Яркая синева, от которой кружится голова.
Белая простыня, что Альваро расстелил на траве, слепила на солнце. Эстер подошла по тропинке к самому берегу. Затем, помедлив, ступила на траву, и ее туфли заскользили по мягкой земле.
Альваро смотрел на нее и улыбался. Свои бриджи он закатал до колен и болтал ногами в темной воде, как ребенок.
– А если я простужусь и умру? – спросила Эстер.
– Ну наконец-то! – воскликнул Альваро. – Я знал, что все-таки уговорю тебя.
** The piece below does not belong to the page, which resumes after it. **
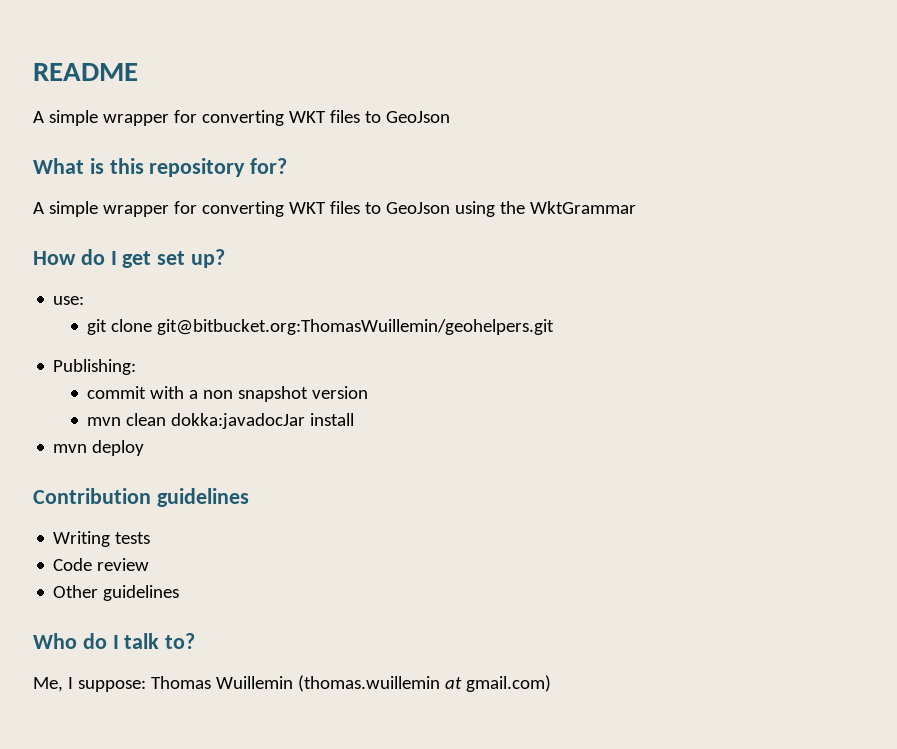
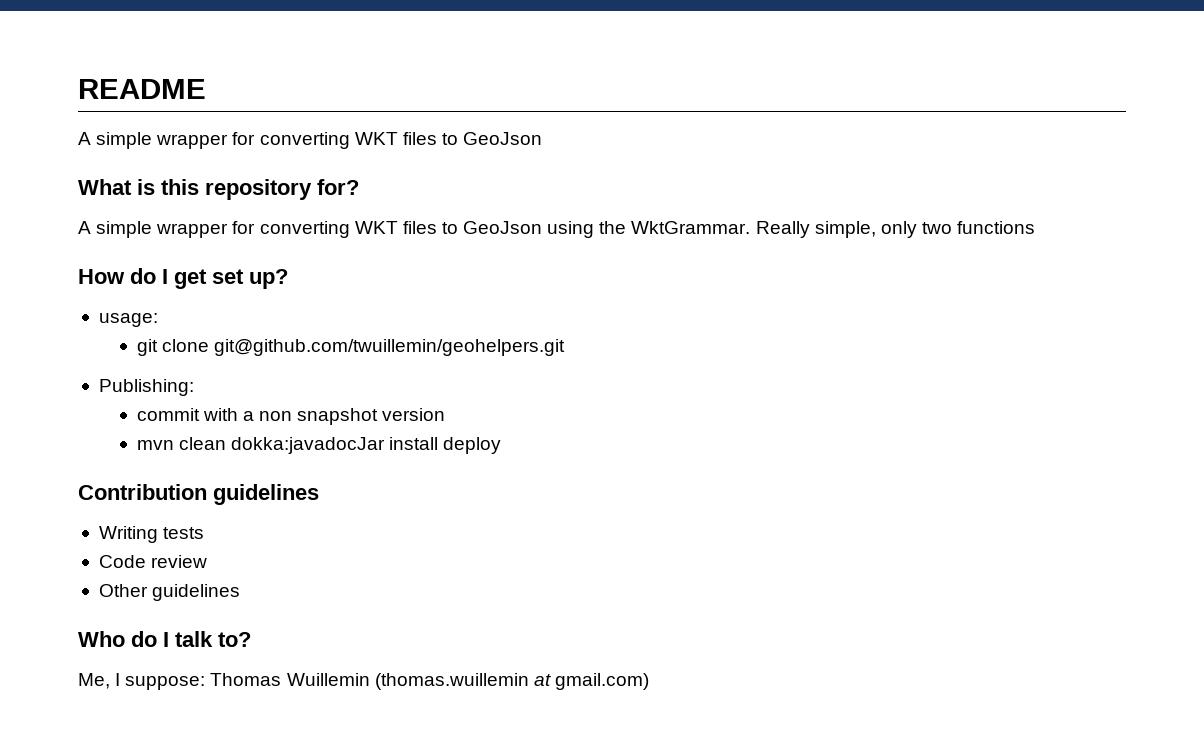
[529,201,636,214] WktGrammar -> [631,221,1036,238] WktGrammar. Really simple, only two functions
[53,296,85,305] use: -> [98,313,158,327] usage:
[157,319,555,335] git@bitbucket.org:ThomasWuillemin/geohelpers.git -> [214,339,566,356] git@github.com/twuillemin/geohelpers.git
[53,444,88,453] // mvn -> (439, 443) none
От травы шел густой и пьянящий дух.
– Пока не уговорил, – заметила Эстер.
– Если ты простудишься и умрешь, – продолжал Альваро, как будто не слыша, – я опубликую твои сочинения под своим именем и прославлюсь на весь мир своими мыслями, пока какой-нибудь король не прикажет отрубить мне голову, чтобы прервать их поток.
Эстер даже не улыбнулась.
– Обещай, – сказала она, – обещай, что сожжешь их. Альваро лениво болтал ногами, и брызги долетали до туфель Эстер.
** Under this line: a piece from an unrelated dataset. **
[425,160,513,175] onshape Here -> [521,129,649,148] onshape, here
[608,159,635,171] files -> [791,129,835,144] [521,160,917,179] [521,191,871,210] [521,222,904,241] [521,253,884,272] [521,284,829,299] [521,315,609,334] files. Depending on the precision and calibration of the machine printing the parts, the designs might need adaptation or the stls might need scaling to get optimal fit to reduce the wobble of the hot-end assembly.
– Не раньше, чем… – начала она опять, но ее неожиданно остановила мысль о том, как бы смеялась над ними Мэри, как бы она фыркала, услышав о сделке, которой они купили эту жизнь.
– Смотри, Эстер!
Альваро встал у самой воды, оттолкнулся, и его худощавое тело скользнуло в коричневатую воду.
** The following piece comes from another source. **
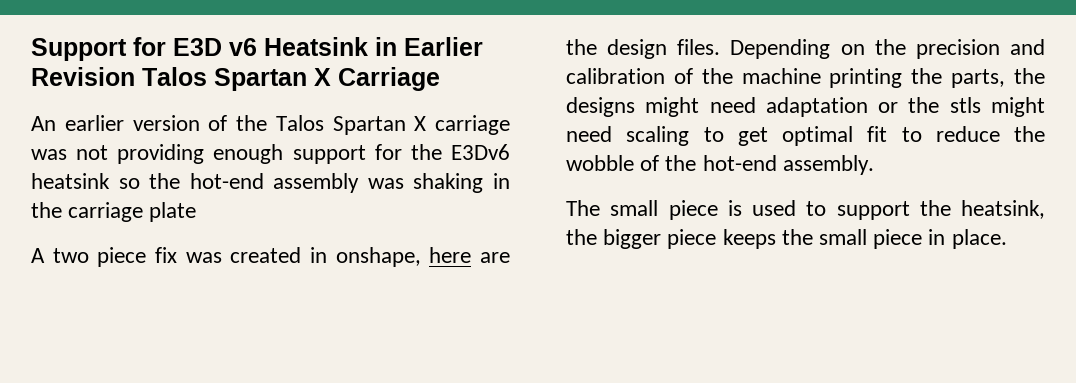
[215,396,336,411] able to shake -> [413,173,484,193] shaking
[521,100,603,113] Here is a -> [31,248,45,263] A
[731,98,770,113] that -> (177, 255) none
Потом он поплыл обратно к берегу, и вокруг его головы разлетались сверкающие капли.
Как же он научился плавать в изгнании, которое должно было погубить его?
Альваро вышел из воды, и белая мокрая рубашка облепила его тело так, что были видны все ребра. Прищурившись, он посмотрел на тропинку и дальше – на холм, с которого должен был появиться резчик херувимов. Радостное предвкушение озарило его лицо.
– Так обещай же! – слабо повторила Эстер.
Яркая синева, от которой кружится голова.
Глава тридцать первая
Аарон снова потянулся к телефону – четвертый раз за день. Набрав номер Хелен, который уже успел выучить наизусть, наговорил на автоответчик:
– Хелен, это снова Аарон. Клянусь, я не собираюсь вас преследовать и докучать вам. Просто дайте мне знать, что с вами все в порядке, хорошо? Обещаю, что не буду красть документы, хотя я и мародер, да еще и американец. Послушайте, – добавил он, – это не угроза, но если вы не перезвоните, я поеду в университет и подниму тревогу.
Тишина на линии казалась бесконечной.
– Обещаю не говорить Мартину, как вы всегда им восхищались.
Он подумал, чего бы еще такого добавить, но в трубке раздались гудки отбоя.
Он опять повернулся к монитору. Курсор укоризненно мигнул. Без свежих ричмондских бумаг, не зная, что с Хелен, на второй день он почувствовал себя настолько потерянным, что заставил себя открыть свою диссертацию. Педантичный анализ, заметки для основной части, которую так и не написал… Аарон читал и читал, но диссертация казалась обнесенным стеной городом, вокруг которого он ходил в безуспешных поисках входа.